Exploratory Data Analysis (EDA)

We performed two primary types of analyses:

  • Time Series Analysis: We transformed the datetime column into time-series formats (month, day of the week, day, hour) to conduct a time series analysis. Although incidents vary over time, there was no significant difference in temporal patterns between false alarms and actual incidents.

  • Location Analysis: We focused on features with few missing values and removed granular data such as location reference numbers (UPRN, USRN, BoroughCode, postcode). We retained features like Borough Names and Easting and Northing coordinates.

  • The top locations with highest false alarm rates are City of London, Westminster, Kensington and Chelsea, Hammersmith and Fulham, and Camden. This is aligned with the finding that non-residential properties like offices, schools, and hotels, which have higher false alarm rates compared to private residential areas since such neighborhoods are considered central areas with public properties. Out of all the False Alarms, 79% of them are originated from AFA. The remaining ones are assumed to be initiated by humans.
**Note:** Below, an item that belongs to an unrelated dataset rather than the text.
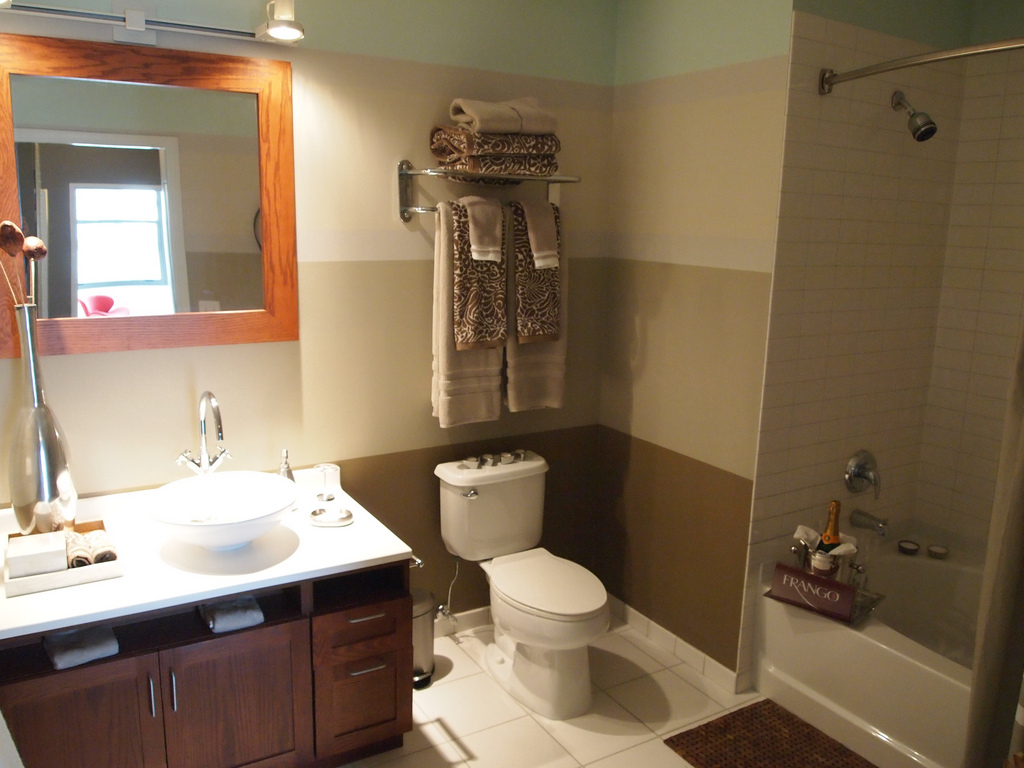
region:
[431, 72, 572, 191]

Data Preprocessing and Feature Engineering

Given the fact the majority of false alarms come from AFA, source of call/incident seem to have a high influence on the false alarm. However, the dataset does not have an explicit column that shows the source of call. Therefore, we created a new feature called 'source of call' using an assumption that the incidents that are not explicity categorised/mentioned as AFA belong to non-AFA. However, this assumption may have pitfalls as for actual incidents, the dataset does not have information on whether it was originated from AFA or humans.

The target variable (false alarms) constituted about 50% of the dataset, so class imbalance was not an issue.

Model Exploration and Selection

We aimed for high precision rates to minimize missing actual incidents. We explored four models: Baseline Logistic Regression, KNN, Gaussian Naive Bayes, and Random Forest. KNN and Random Forest showed the highest precision, which we then tuned for improved performance. The final test dataset performance is as follows:

ML Models Precision Recall F1 Score Accuracy
KNN 0.99 0.80 0.88 0.89
Random Forest 0.99 0.80 0.89 0.90

Note: False alarms = 1, Acutal Incidents = 0

Confusion Matrix

image

Further Improvement and Challenges

Data availability remains a challenge, particularly the lack of 'source of call' information for actual incidents despite it being the major predictor. This limitation could introduce biased in our model because of the assumption used in feature engineering. Moreover, geo data could benefit from further feature engineering, such as creating new features that could indicate the likelihood of false alarms.

Regarding generalisability, the 'source of call' showed high importance. We tested models with and without this feature to ensure reliance isn't on this feature alone. Given that most false alarms stem from AFA, the models could easily distinguish classes, potentially leading to overfitting. To mitigate this, we recommend training on data from previous years to accommodate the variability in AFA call proportions as false alarms.